Personal information
- Full name: Robert Clements Moore
- Born: 31 January 1872 Richmond, Victoria
- Died: 6 June 1938 (aged 66) Randwick, New South Wales

Playing career^{1}
- Years: Club / Games (Goals)
- 1892–1896: Melbourne (VFA) / 59 (0)
- 1898: Melbourne (VFL) / 02 (0)
- Total:  / 61 (0)
- ^{1} Playing statistics correct to the end of 1898.

= Bob Moore (Australian footballer) =

Australian rules footballer

Robert Clements Moore (31 January 1872 – 6 June 1938) was an Australian rules footballer who played with Melbourne in both the Victorian Football Association (VFA) and the Victorian Football League (VFL).

==Family==
One of the six children of Robert Clements Moore (1834-1883), and Catherine Lester Moore (1940-1873), née Taggart, Robert Clements Moore was born at Richmond, Victoria on 31 January 1872.

He married Beatrice Amy Campbell (1878-1957) in Ascot Vale on 2 April 1896. They had three children: James William Moore (1901–1957), Ella Enid Moore (1904–1928), later, Mrs. Neil Mayger, and Nancy Alice Moore (1906–1977), later, Mrs.
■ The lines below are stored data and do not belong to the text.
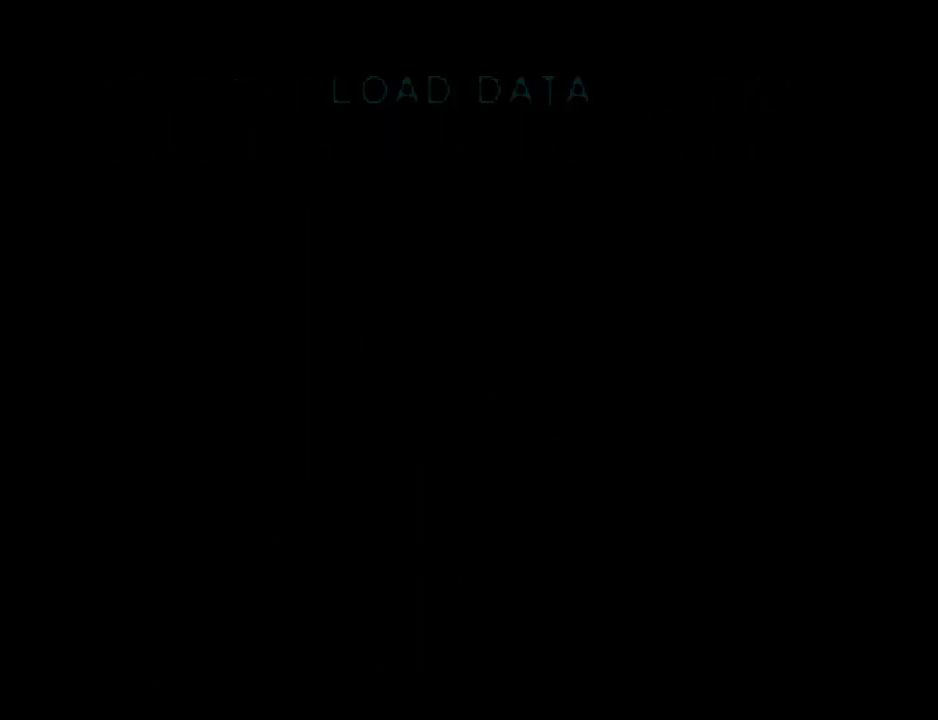
{"buttons": [], "events": []}
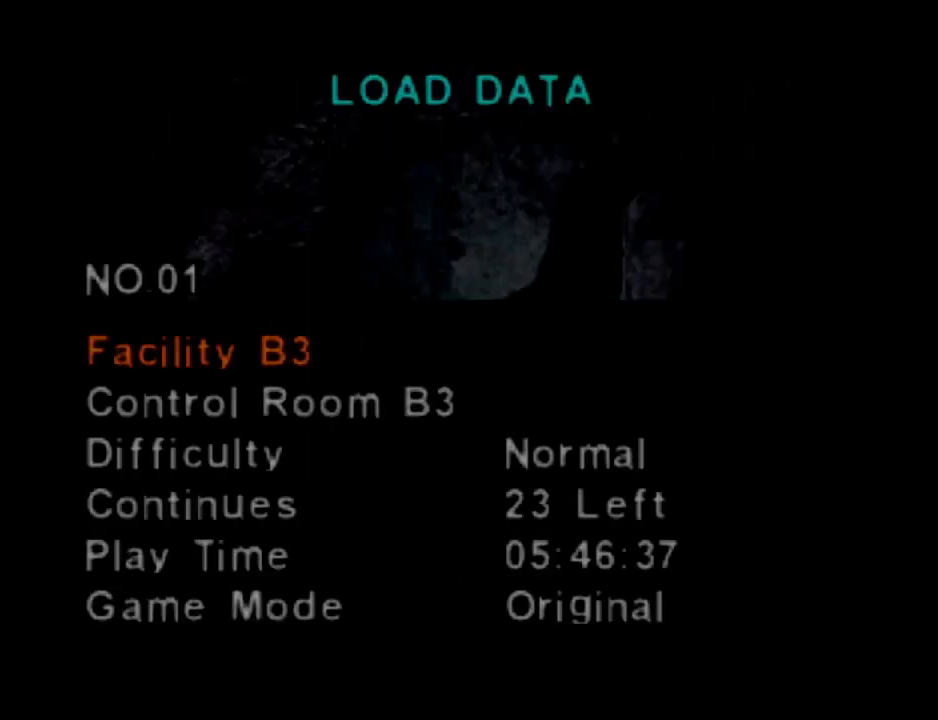
{"buttons": [], "events": []}
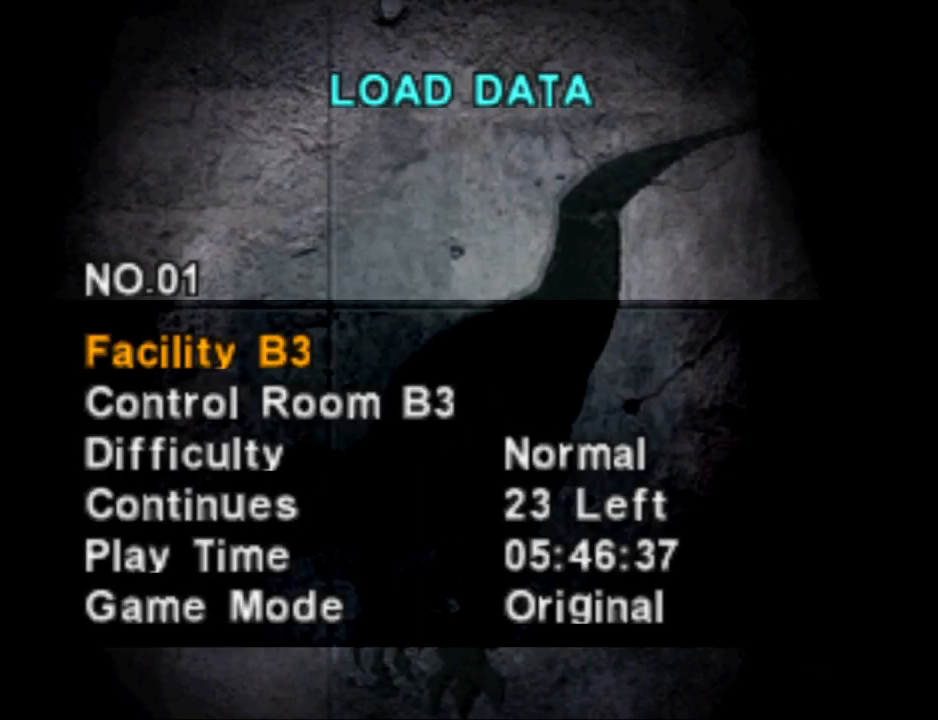
{"buttons": ["DPAD_UP"], "events": [[400, "DPAD_UP", "down"]]}
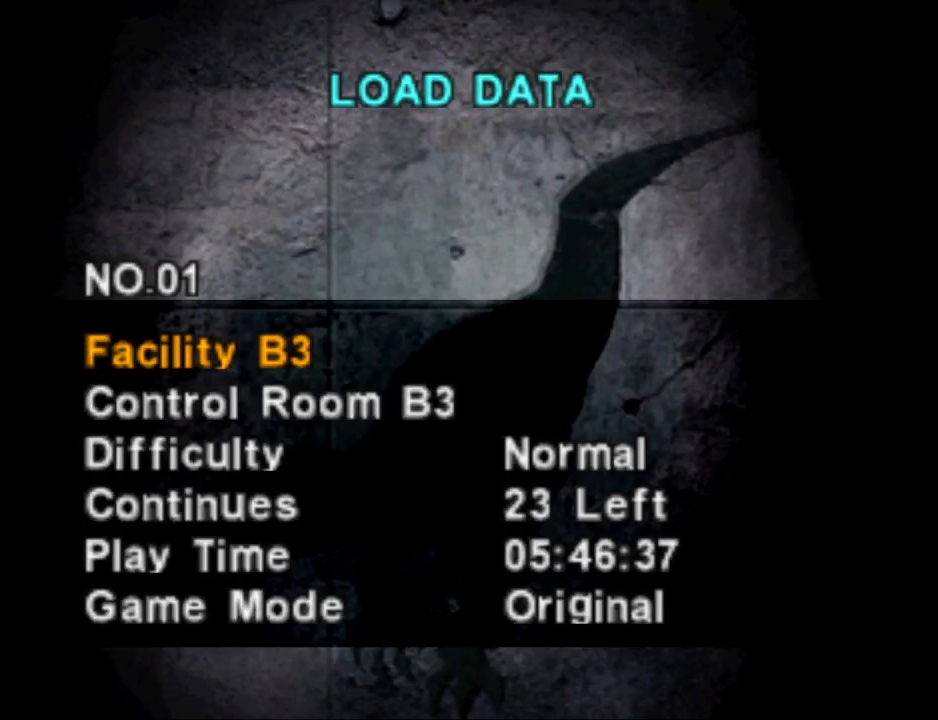
{"buttons": [], "events": [[33, "DPAD_UP", "up"], [200, "DPAD_DOWN", "down"], [300, "DPAD_DOWN", "up"]]}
Sam Peters.

==Football==
===Melbourne (VFA)===
Recruited by Melbourne (VFA) in 1892 from the Parkside Football Club, he played in 18 matches in 1892, in 20 matches in 1893, in 16 matches in 1894, in only 4 matches in 1895, and one match in 1896.

===Melbourne (VFL)===
Having not played at all in 1897, he played in two senior VFL matches for Melbourne in 1898, and retired due to his long-standing leg injuries.

==Larceny as a Servant==
Moore, aged 28, the accountant and cashier of the Equity Trustees, Executors, and Agency Company, in Queen Street Melbourne, was arrested on 17 January 1900, and charged with having stolen £407/19/- from his employers (for whom he had worked since he was 15).

On 9 February 1900, he was found guilty of larceny as a servant and was sentenced to 12 months in prison, with hard labour.

==Death==
He died at the Hellenic Private Hospital in Randwick, New South Wales on 6 June 1938.